Return the lines below that contain the word "случае".
(Supplied data Opens)
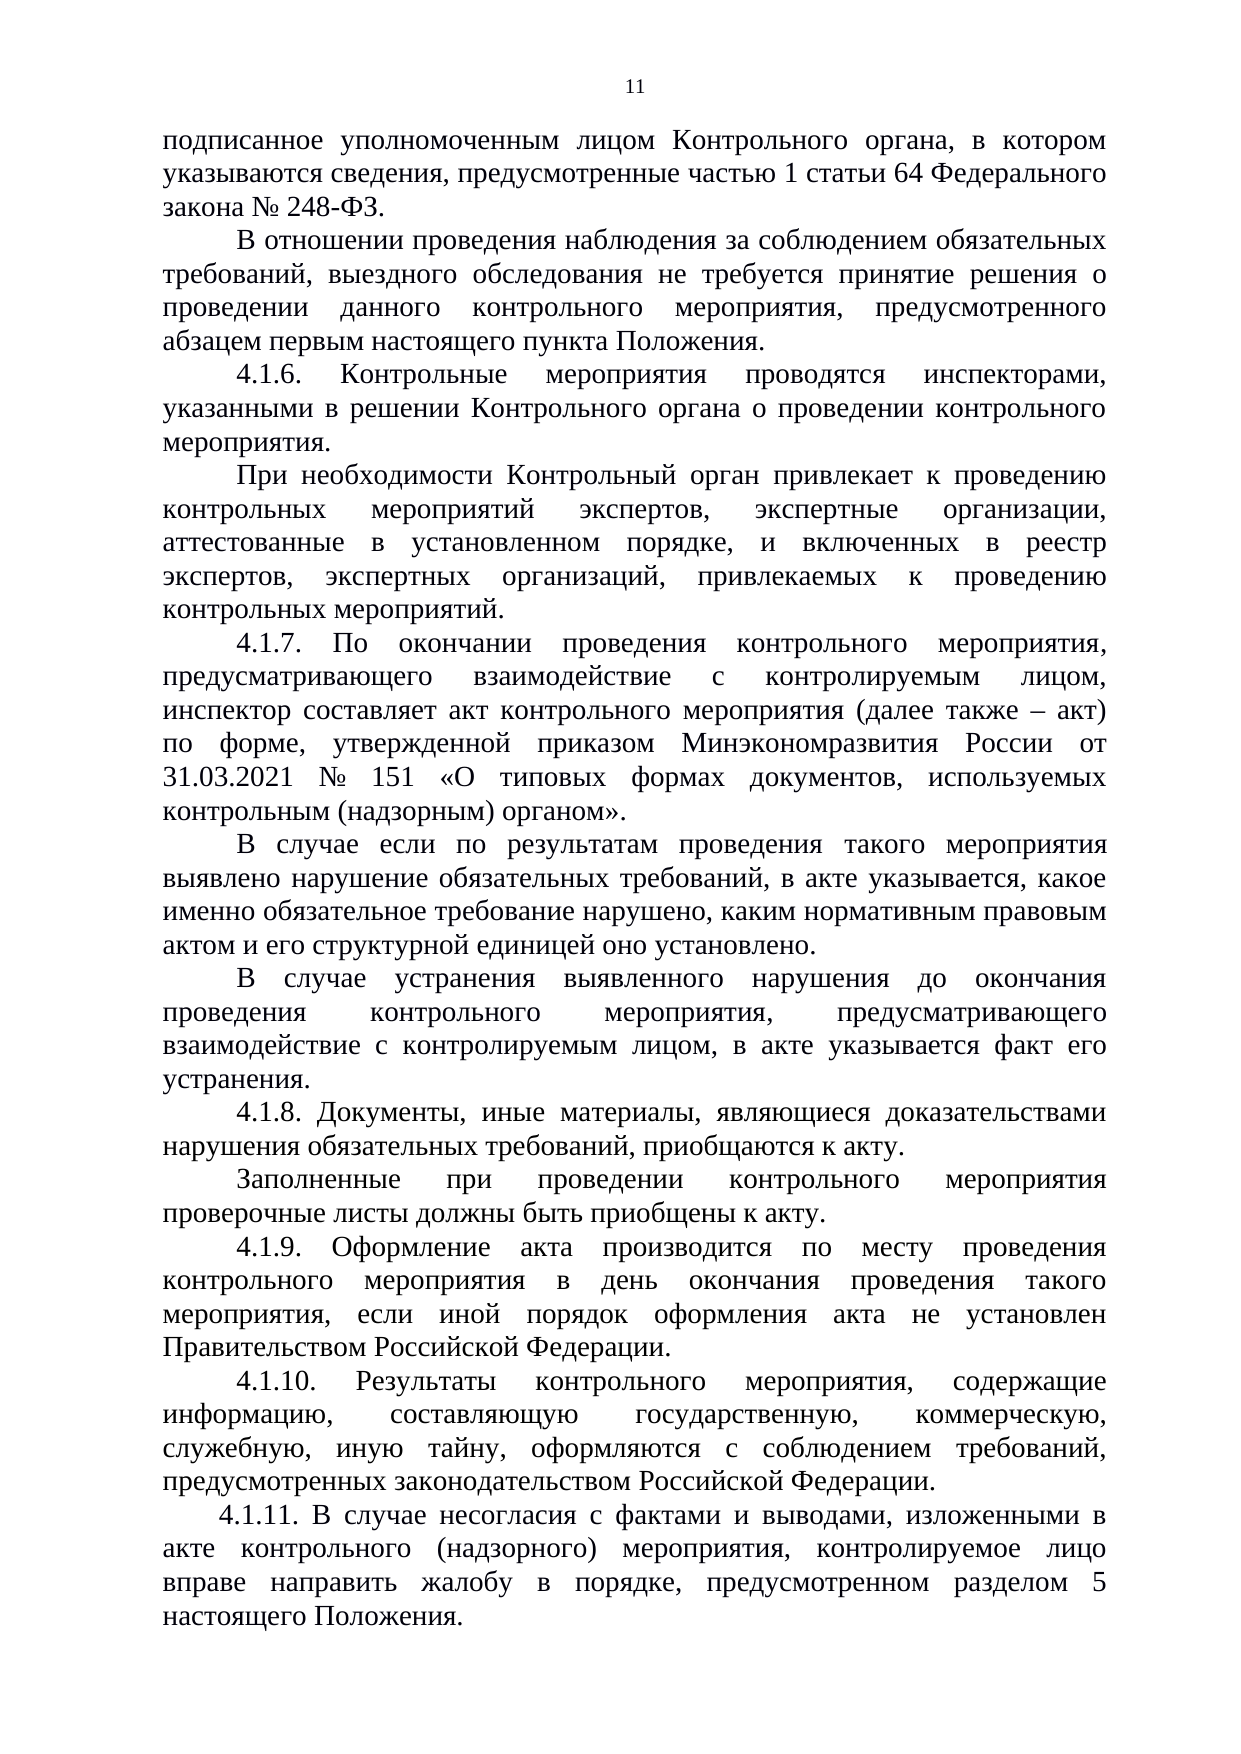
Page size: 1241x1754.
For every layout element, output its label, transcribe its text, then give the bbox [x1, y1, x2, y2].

list В случае если по результатам проведения такого мероприятия выявлено нарушение обязательных требований, в акте указывается, какое именно обязательное требование нарушено, каким нормативным правовым актом и его структурной единицей оно установлено. [162, 826, 1107, 960]
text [162, 122, 1107, 222]
text 4.1.10. Результаты контрольного мероприятия, содержащие информацию, составляющую государственную, коммерческую, служебную, иную тайну, оформляются с соблюдением требований, предусмотренных законодательством Российской Федерации. [162, 1363, 1107, 1497]
text Заполненные при проведении контрольного мероприятия проверочные листы должны быть приобщены к акту. [162, 1162, 1107, 1229]
list В случае устранения выявленного нарушения до окончания проведения контрольного мероприятия, предусматривающего взаимодействие с контролируемым лицом, в акте указывается факт его устранения. [162, 960, 1107, 1094]
text 4.1.11. В случае несогласия с фактами и выводами, изложенными в акте контрольного (надзорного) мероприятия, контролируемое лицо вправе направить жалобу в порядке, предусмотренном разделом 5 настоящего Положения. [162, 1497, 1107, 1631]
text 4.1.9. Оформление акта производится по месту проведения контрольного мероприятия в день окончания проведения такого мероприятия, если иной порядок оформления акта не установлен Правительством Российской Федерации. [162, 1229, 1107, 1363]
list 4.1.7. По окончании проведения контрольного мероприятия, предусматривающего взаимодействие с контролируемым лицом, инспектор составляет акт контрольного мероприятия (далее также – акт) по форме, утвержденной приказом Минэкономразвития России от 31.03.2021 № 151 «О типовых формах документов, используемых контрольным (надзорным) органом». [162, 625, 1107, 826]
text 4.1.8. Документы, иные материалы, являющиеся доказательствами нарушения обязательных требований, приобщаются к акту. [162, 1094, 1107, 1162]
list При необходимости Контрольный орган привлекает к проведению контрольных мероприятий экспертов, экспертные организации, аттестованные в установленном порядке, и включенных в реестр экспертов, экспертных организаций, привлекаемых к проведению контрольных мероприятий. [162, 457, 1107, 625]
text 4.1.6. Контрольные мероприятия проводятся инспекторами, указанными в решении Контрольного органа о проведении контрольного мероприятия. [162, 357, 1107, 457]
text В отношении проведения наблюдения за соблюдением обязательных требований, выездного обследования не требуется принятие решения о проведении данного контрольного мероприятия, предусмотренного абзацем первым настоящего пункта Положения. [162, 222, 1107, 357]
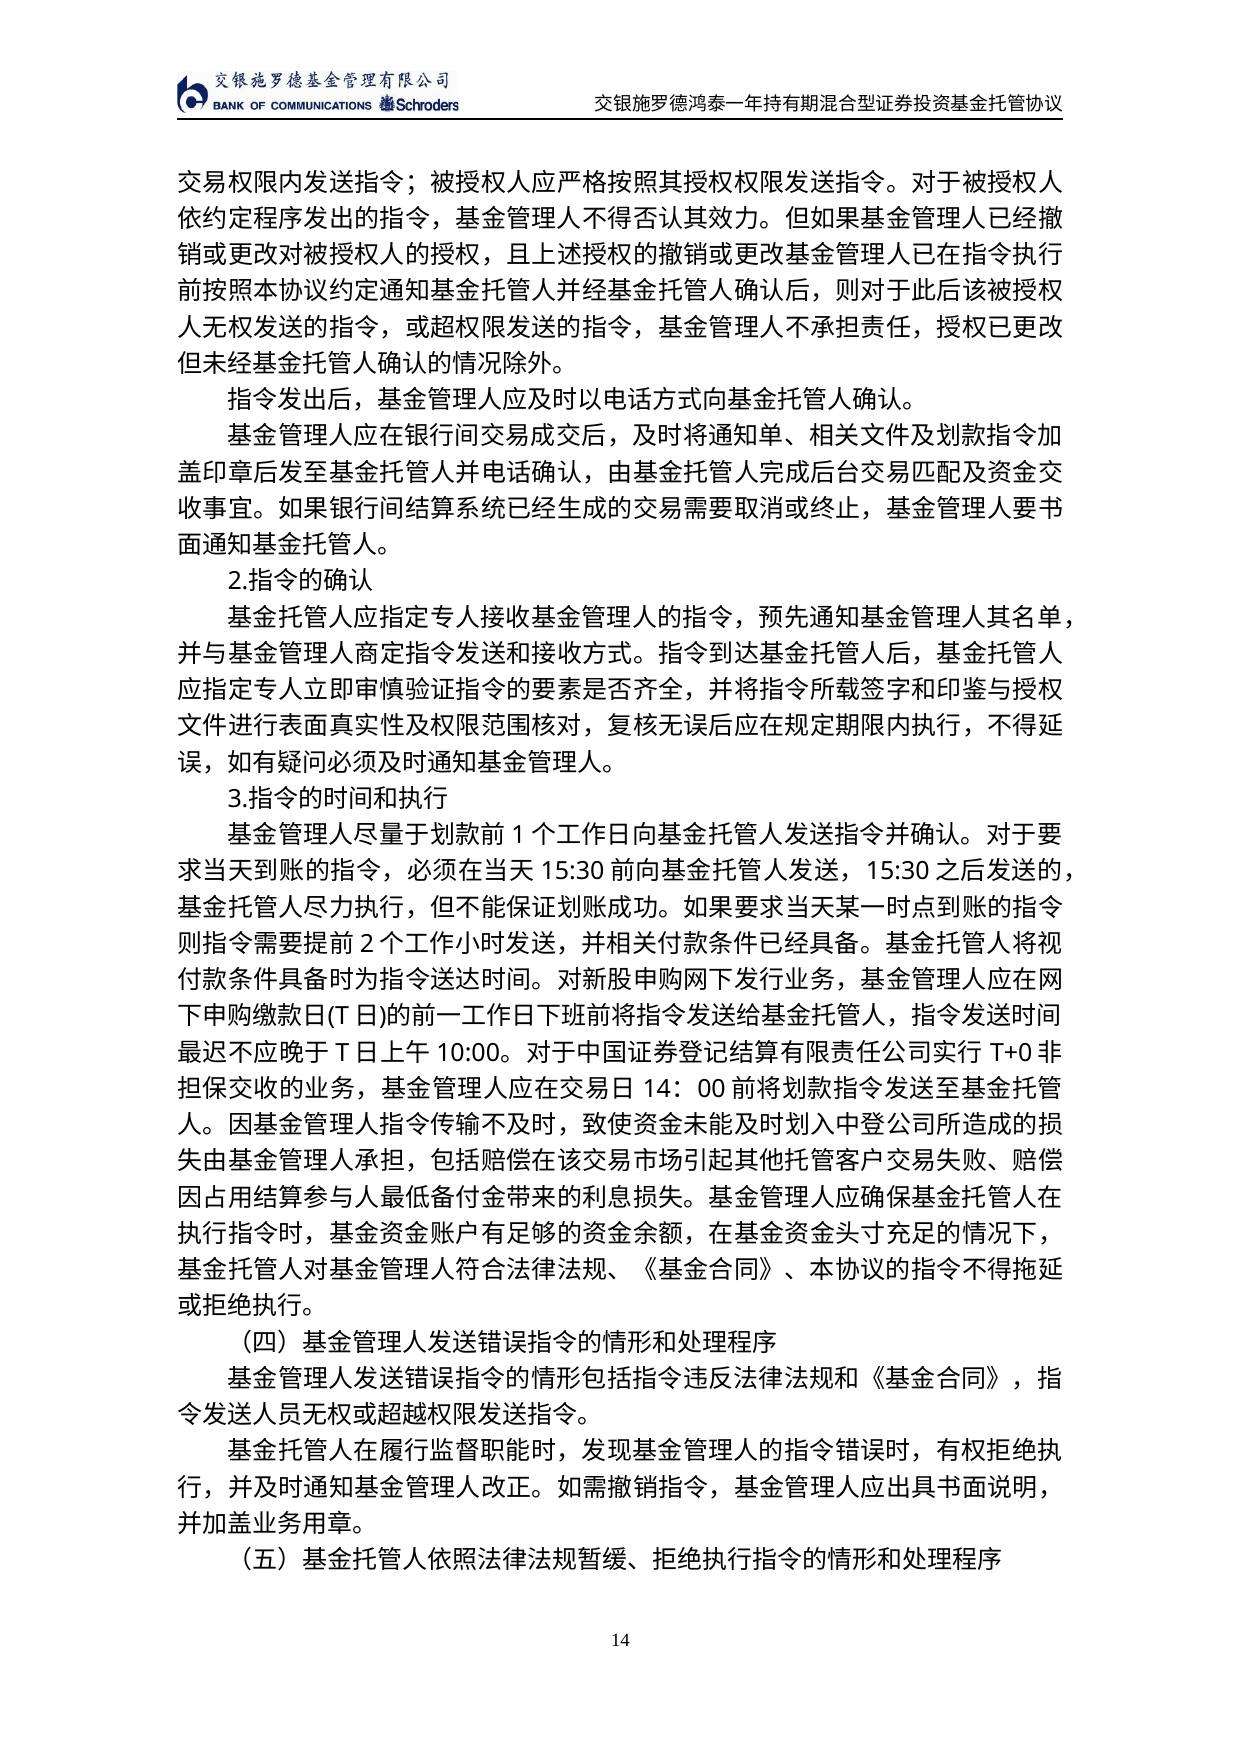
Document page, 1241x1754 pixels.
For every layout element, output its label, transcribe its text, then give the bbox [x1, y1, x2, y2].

picture [177, 71, 459, 113]
text 基金托管人应指定专人接收基金管理人的指令，预先通知基金管理人其名单，并与基金管理人商定指令发送和接收方式。指令到达基金托管人后，基金托管人应指定专人立即审慎验证指令的要素是否齐全，并将指令所载签字和印鉴与授权文件进行表面真实性及权限范围核对，复核无误后应在规定期限内执行，不得延误，如有疑问必须及时通知基金管理人。 [177, 597, 1063, 778]
text 基金管理人尽量于划款前1个工作日向基金托管人发送指令并确认。对于要求当天到账的指令，必须在当天15:30前向基金托管人发送，15:30之后发送的，基金托管人尽力执行，但不能保证划账成功。如果要求当天某一时点到账的指令，则指令需要提前2个工作小时发送，并相关付款条件已经具备。基金托管人将视付款条件具备时为指令送达时间。对新股申购网下发行业务，基金管理人应在网下申购缴款日(T日)的前一工作日下班前将指令发送给基金托管人，指令发送时间最迟不应晚于T日上午10:00。对于中国证券登记结算有限责任公司实行T+0非担保交收的业务，基金管理人应在交易日14：00前将划款指令发送至基金托管人。因基金管理人指令传输不及时，致使资金未能及时划入中登公司所造成的损失由基金管理人承担，包括赔偿在该交易市场引起其他托管客户交易失败、赔偿因占用结算参与人最低备付金带来的利息损失。基金管理人应确保基金托管人在执行指令时，基金资金账户有足够的资金余额，在基金资金头寸充足的情况下，基金托管人对基金管理人符合法律法规、《基金合同》、本协议的指令不得拖延或拒绝执行。 [177, 814, 1063, 1322]
text 基金托管人在履行监督职能时，发现基金管理人的指令错误时，有权拒绝执行，并及时通知基金管理人改正。如需撤销指令，基金管理人应出具书面说明，并加盖业务用章。 [177, 1431, 1063, 1539]
text （四）基金管理人发送错误指令的情形和处理程序 [177, 1322, 1063, 1358]
text （五）基金托管人依照法律法规暂缓、拒绝执行指令的情形和处理程序 [177, 1539, 1063, 1576]
text 指令发出后，基金管理人应及时以电话方式向基金托管人确认。 [177, 379, 1063, 416]
text 3.指令的时间和执行 [177, 778, 1063, 814]
text 基金管理人应在银行间交易成交后，及时将通知单、相关文件及划款指令加盖印章后发至基金托管人并电话确认，由基金托管人完成后台交易匹配及资金交收事宜。如果银行间结算系统已经生成的交易需要取消或终止，基金管理人要书面通知基金托管人。 [177, 416, 1063, 561]
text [177, 162, 1063, 379]
text 2.指令的确认 [177, 561, 1063, 597]
text 基金管理人发送错误指令的情形包括指令违反法律法规和《基金合同》，指令发送人员无权或超越权限发送指令。 [177, 1358, 1063, 1431]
(Supplied data Closes)
▶ _Output for this task_:
list В случае если по результатам проведения такого мероприятия выявлено нарушение обязательных требований, в акте указывается, какое именно обязательное требование нарушено, каким нормативным правовым актом и его структурной единицей оно установлено. [162, 826, 1107, 960]
list В случае устранения выявленного нарушения до окончания проведения контрольного мероприятия, предусматривающего взаимодействие с контролируемым лицом, в акте указывается факт его устранения. [162, 960, 1107, 1094]
text 4.1.11. В случае несогласия с фактами и выводами, изложенными в акте контрольного (надзорного) мероприятия, контролируемое лицо вправе направить жалобу в порядке, предусмотренном разделом 5 настоящего Положения. [162, 1497, 1107, 1631]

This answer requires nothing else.